# video compilation!



## scheme-sport (May 6, 2014)




----------



## El Xavi (Apr 12, 2014)

Buenos tiros . y buen video


----------



## slingshooterPT (Feb 22, 2014)

AMAZING!!! :bowdown: I hope one day I will shoot like you sir!!!

SSPT...


----------



## Charles (Aug 26, 2010)

Some very fine shooting there!!!

Cheers .... Charles


----------



## wolf98 (Mar 2, 2014)

wow vary nice shooting


----------



## Blackbriar (Apr 30, 2013)

Top shooting, mate ! (as usual !)


----------



## Sharpshooter II (Apr 15, 2014)

Great Shooting WW


----------



## aidy (May 15, 2014)

never get sick of watching that mint mate hats of to BPR cheers


----------



## scheme-sport (May 6, 2014)

Cheers guys.... Your comments are much appreciated..... Keep shooting and be happy!....


----------



## NaturalFork (Jan 21, 2010)

Wow that was a great video.

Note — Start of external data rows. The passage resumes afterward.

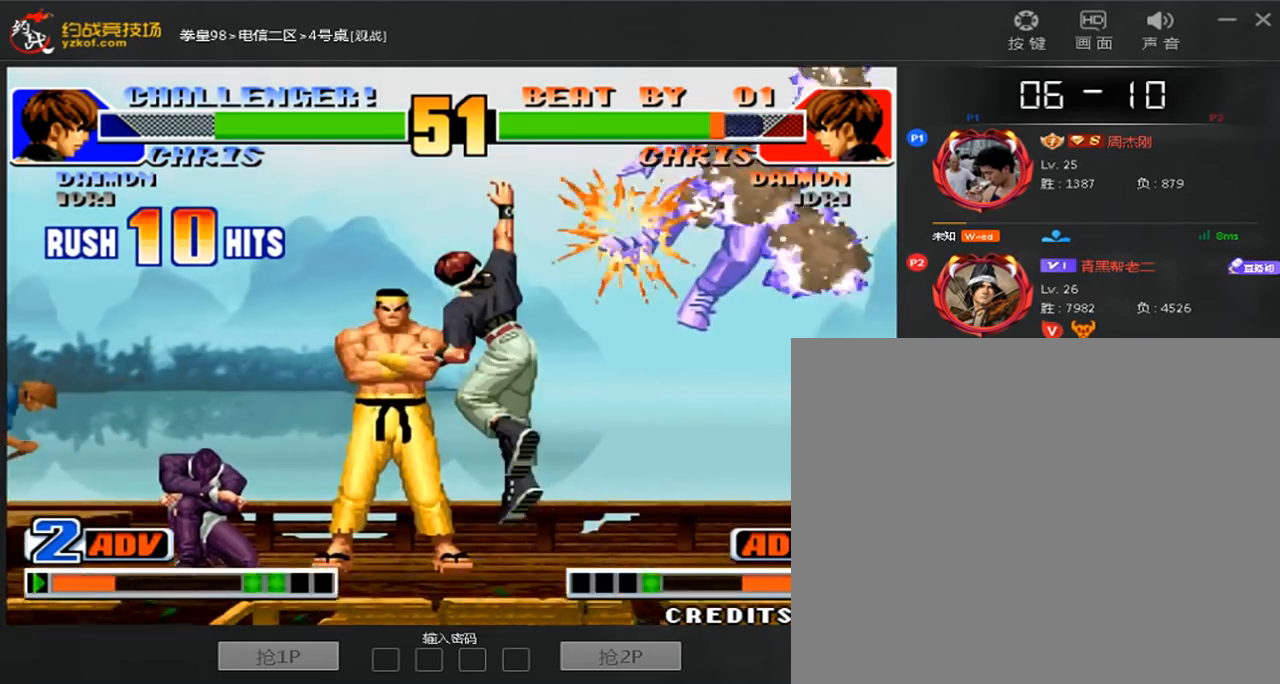
{"dt_ms": 480, "buttons": [], "left_stick": "center", "events": [[40, "B", "up"]]}
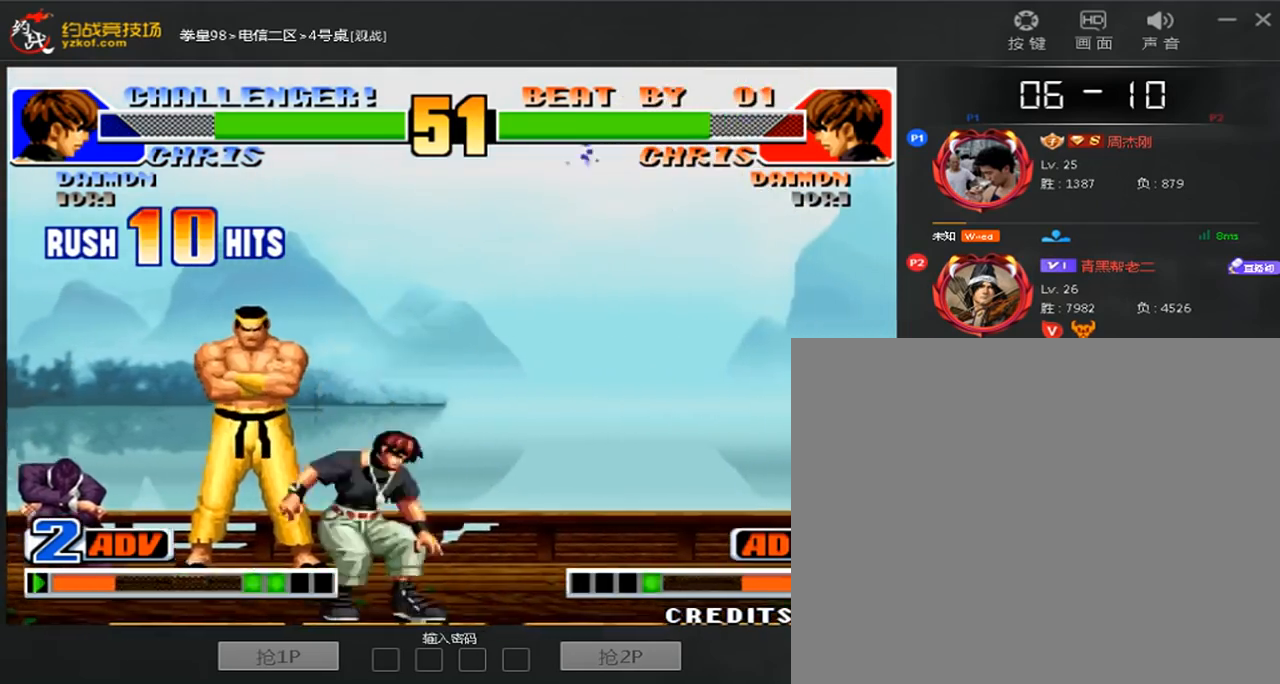
{"dt_ms": 520, "buttons": [], "left_stick": "center", "events": [[360, "A", "down"], [360, "B", "down"], [440, "A", "up"], [440, "B", "up"]]}
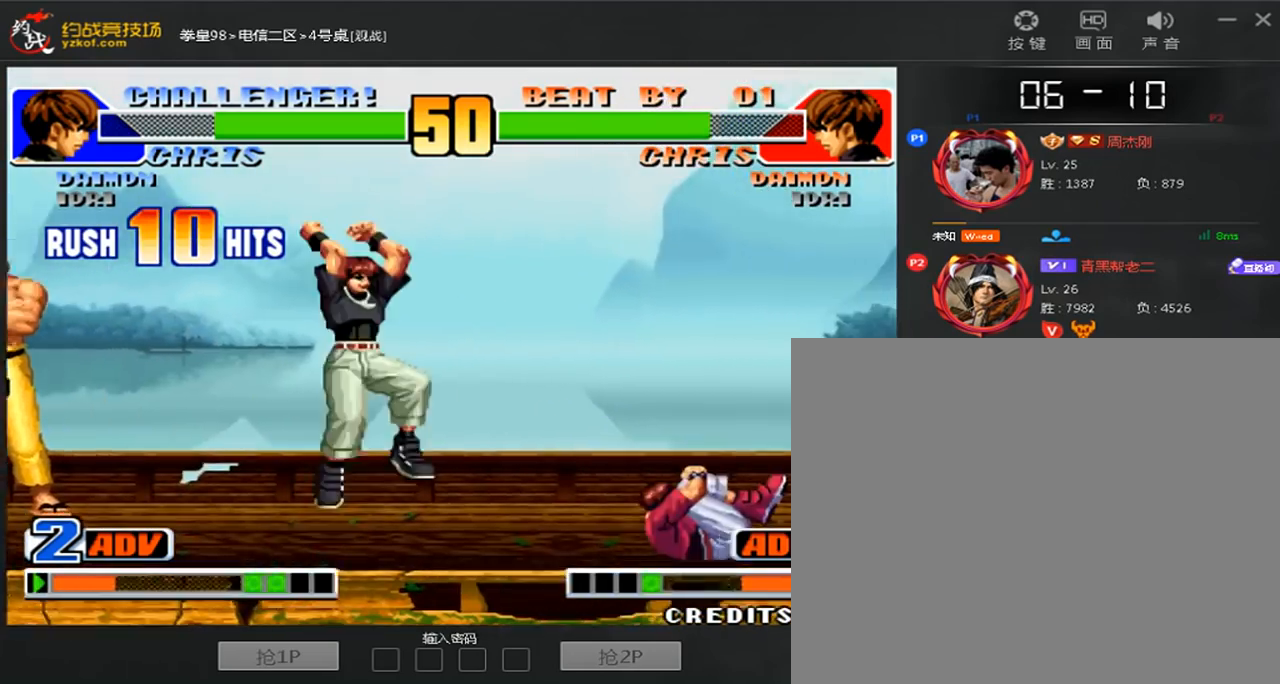
{"dt_ms": 1000, "buttons": [], "left_stick": "center"}
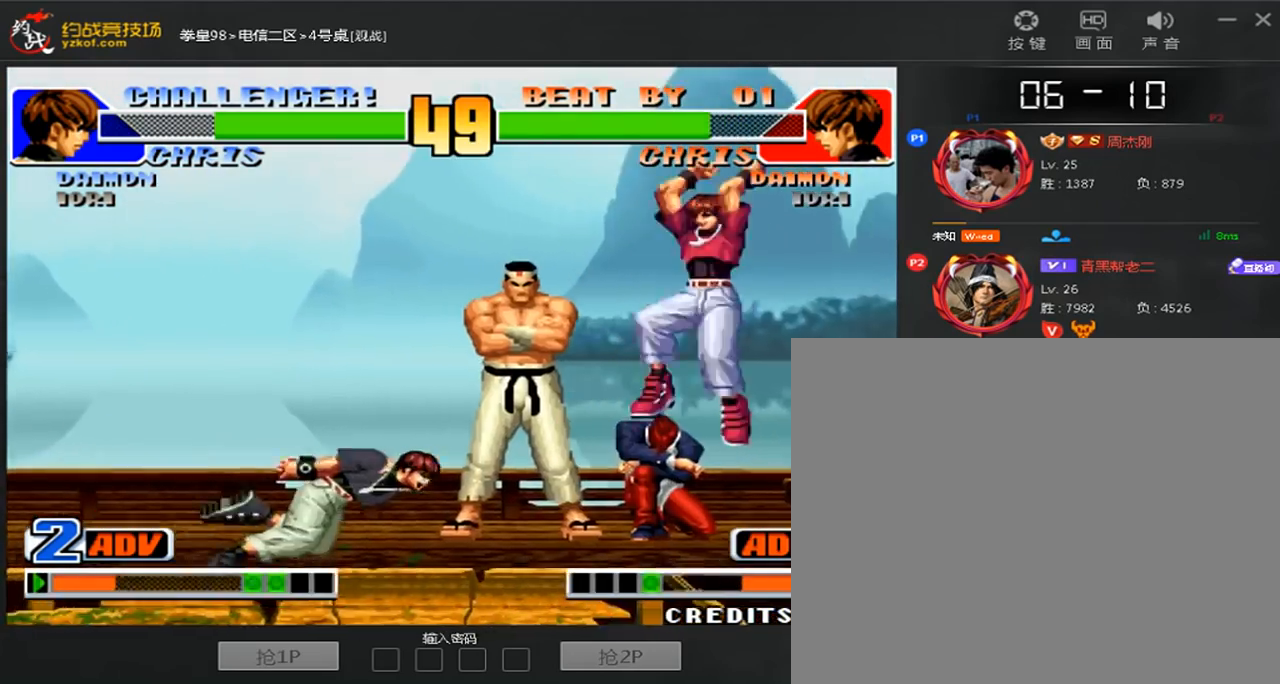
{"dt_ms": 1000, "buttons": [], "left_stick": "center"}
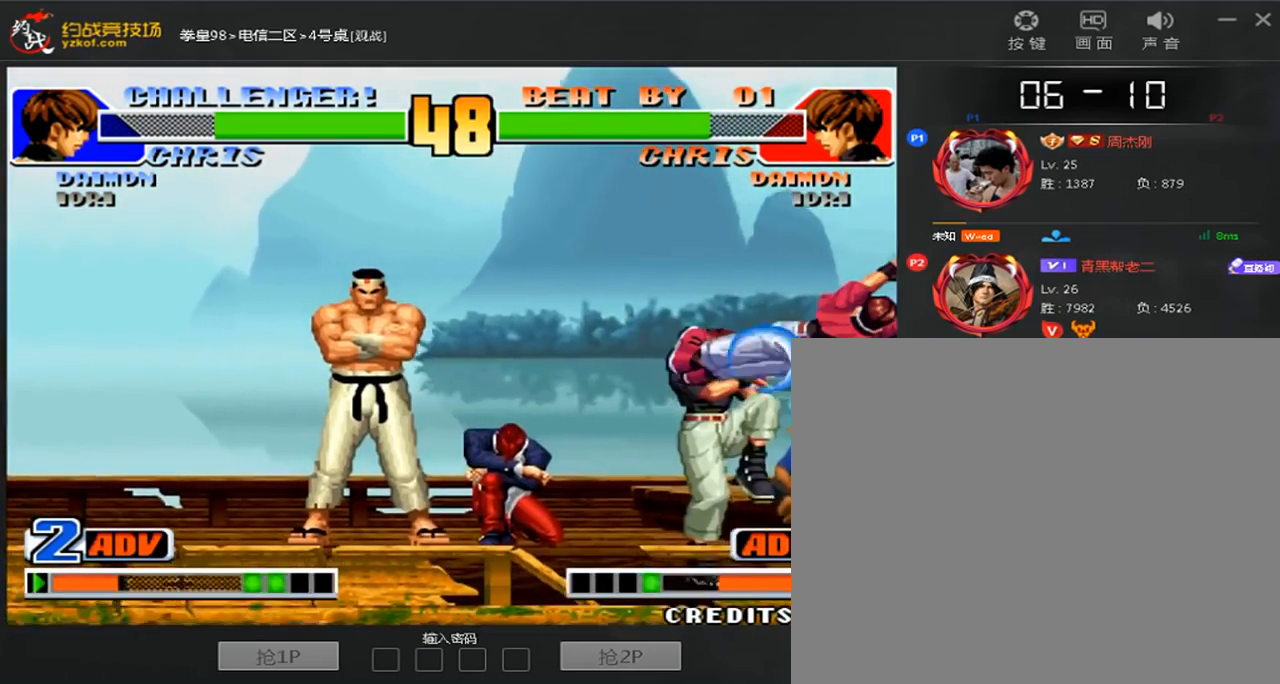
{"dt_ms": 480, "buttons": [], "left_stick": "center", "events": [[200, "left_stick", "left"], [360, "left_stick", "center"]]}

I need to share it with my father, he would love it. A great demonstration of how effective a slingshot can be.


----------



## mrtom (Apr 7, 2013)

Also top shooting mate


----------



## Gote Rider (May 16, 2010)

This is a very good video with some outstanding shooting. Keep them coming.


----------



## Nicholson (Sep 25, 2012)

That was a really good video, thanx! That's motivating me to go back out


----------



## erniepc1 (Jun 7, 2014)

Fine shooting.


----------



## oldmiser (Jan 22, 2014)

sweet shooting video of your skills...awesome my friend...some day I hope to be half that good~AKAOldmiser


----------



## Randysavage (Aug 4, 2014)

I saw a rabbit on the side of the road today and it crossed my mind to take it out the window haha. I even had a slingshot with me but I do not know how that would go over in the states


----------



## Aefr (Jul 20, 2014)

Cool vid, nice shooting. Thanks for sharing.


----------



## scheme-sport (May 6, 2014)

You should have done it Randy lold.


----------



## CanH8r (Dec 3, 2013)

Great vid! Pigeon out the car window on top of the light post was amazing... Cool pfs too.


----------



## scheme-sport (May 6, 2014)

I wonder who made that PFS??


----------



## aidy (May 15, 2014)

av got a belta pfs longers made it just need to learn to shoot it properly now atb aidy


----------